Global Programs

Adama's Story

Monrovia, LIberia

"Adama Bangura Moves from Being
a Recipient of Care….to a Giver of Care"

A robust woman in her thirties, with a contagious smile, Adama Bangura was once so ill she believed she would not live to see her children grow up.

Originally from Sierra Leone, Adama married a Liberian man and lived in Liberia with her husband and his parents.   When she became sick, people began to whisper that she must have ‘African signs sickness’.  However, Adama did not believe in the legends surrounding traditional illnesses, so she decided she should take the test for HIV/AIDS. She asked her father-in-law to take her to the voluntary counseling and testing clinic. 

After receiving the results, her counselor informed her that she had tested positive for HIV.  The counselor asked if Adama would prefer that the counselor deliver the news to her father-in-law.  Adama decided to choose the courageous path, and when the counselor called her father-in-law into the counseling room, Adama herself delivered the news.  The counselor took time to explain how to care for Adama, and the father-in-law assured the counselor,“I promise you-- we will take care of her. She will be fine.”

When they returned home, he did just the opposite.   He announced to all the family members, her children and the whole neighborhood that Adama had HIV/AIDS.   Her family’s attitude toward her immediately changed.  They would not allow her to sleep in the same room as her children, for fear that mosquitoes would bite her, then carry the HIV/AIDS virus and transmit it to her children.  After continued rejection and isolation on the part of her entire Liberian family, her husband’s family finally ousted her.  An aunt took to Adama to a refugee camp for victims of war and internally displaced persons and dropped her there.  She had one last one request to her aunt- not to disclose her HIV status to the other refugees living in the camp.  The aunt acceded to this request—and thenleft.

While living at the camp, Adama’s health steadily declined. “They told me I wouldn’t live to the end of the year.  I was just waiting for the time to die.   I was slim and dry and no one came near me,” she recalls.

Though no one at the camp knew her status, the Eternal Love Winning Africa Center had not forgotten her.  During the year she spent in the camp, Eternal Love Winning Africa sent a peer counselor who would travel a great distance every weekend, nursing her back to health, connecting her with HIV/AIDS medication and resources, and giving her the hope to keep going.  This counselor eventually connected her to the CCI peer support group at Eternal Loving Winning Africa and she was able to meet with people just like her, who had taken steps to gain strength and better their lives, despite their HIV status.  She was later able to move out of the refugee camp and reestablish her life.

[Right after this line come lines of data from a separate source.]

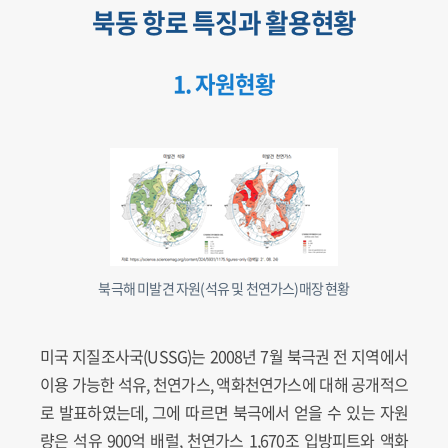
북동 항로 특징과 활용현황
1. 자원현황
북극해 미발견 자원(석유 및 천연가스)매장 현황
미국 지질조사국(USSG)는 2008년 7월 북극권 전 지역에서
이용 가능한 석유, 천연가스, 액화천연가스에 대해 공개적으
로 발표하였는데, 그에 따르면 북극에서 얻을 수 있는 자원
량은 석유 900억 배럴, 천연가스 1,670조 입방피트와 액화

Adama is tearfully grateful when she recalls the role of the peer counselor who provided her support in her darkest hours.  “He had the courage, the sympathy, and the pity.  He was the only one in my community who did not discriminate because I was positive.  I have passed the same path that others have passed.  Now it’s my responsibility to help someone else.”

Due to his inspiration, Adama has now become a peer counselor herself.  She has gone public with her status, she openly wears T-shirts and hats that educate others about HIV/AIDS, and she herself has become a home-based counselor taking care of others who suffer from HIV/AIDS and are not able to leave their homes.   She also visits CHAL’s rural CCI sites, where the HIV-positive have not yet disclosed their status.  There, she advocates, encourages and gives strength to others.  

Adama’s story of courage and determination is an inspiring example for her peers, and she hopes that others who now receive-home-based care, will themselves go public and provide home-based support for others.